PDF(Pubmed)
Abstract:
Molecular probes with the ability to differentiate between subcellular variations in acidity levels remain important for the investigation of dynamic cellular processes and functions. In this context, a series of cyclic peptide and PEG bio-conjugated dual near-infrared emissive BF2-azadipyrromethene fluorophores with maxima emissions at 720 nm (at pH > 6) and 790 nm (at pH < 5) have been developed and their aqueous solution photophysical properties determined. Their inter-converting emissions and fluorescence lifetime characteristics were exploited to track their spatial and temporal progression from first contact with the plasma membrane to subcellular locales to their release within extracellular vesicles. A pH-dependent reversible phenolate/phenol interconversion on the fluorophore controlled the dynamic changes in dual emission responses and corresponding lifetime changes.
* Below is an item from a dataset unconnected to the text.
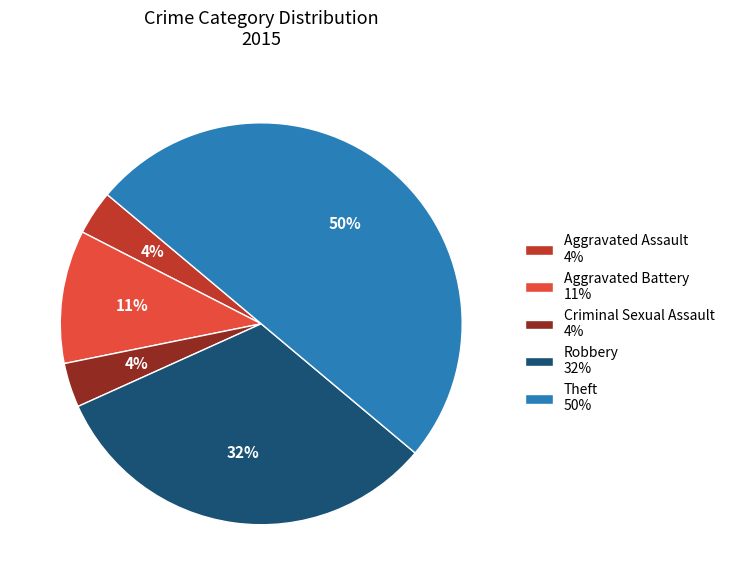

How many segments does this pie chart have?

5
Live-cell confocal microscopy experiments in the metastatic breast cancer cell line MDA-MB-231 confirmed the usability of the dual emissive properties for imaging over prolonged periods. All three derivatives performed as probes capable of real-time continuous imaging of fundamental cellular processes such as plasma membrane interaction, tracking endocytosis, lysosomal/large acidic vesicle accumulation, and efflux within extracellular vesicles without perturbing cellular function. Furthermore, fluorescence lifetime imaging microscopy provided valuable insights regarding fluorophore progression through intracellular microenvironments over time. Overall, the unique photophysical properties of these fluorophores show excellent potential for their use as information-rich probes.
摘要:
能够区分酸度水平的亚细胞变化的分子探针对于研究动态细胞过程和功能仍然很重要。在这种情况下,已经开发了一系列环状肽和PEG生物缀合的双近红外发射BF2-氮杂二吡咯亚甲基荧光团,其在720nm(在pH>6下)和790nm(在pH<5下)具有最大发射,并且确定了它们的水溶液光物理性质。利用它们的相互转换发射和荧光寿命特征来跟踪它们从与质膜的首次接触到亚细胞区域到它们在细胞外囊泡内的释放的空间和时间进程。荧光团上的pH依赖性可逆的酚盐/酚相互转化控制了双重发射响应的动态变化和相应的寿命变化。转移性乳腺癌细胞系MDA-MB-231中的活细胞共聚焦显微镜实验证实了双重发射特性在长时间成像中的可用性。所有这三种衍生物都是作为探针进行的,能够实时连续成像基本细胞过程,如质膜相互作用,追踪内吞作用,溶酶体/大酸性囊泡积累,并在细胞外囊泡内流出而不干扰细胞功能。此外,荧光寿命成像显微镜提供了有关荧光团通过细胞内微环境随着时间的推移进展的有价值的见解。总的来说,这些荧光团独特的光物理性质显示出作为信息丰富的探针的巨大潜力。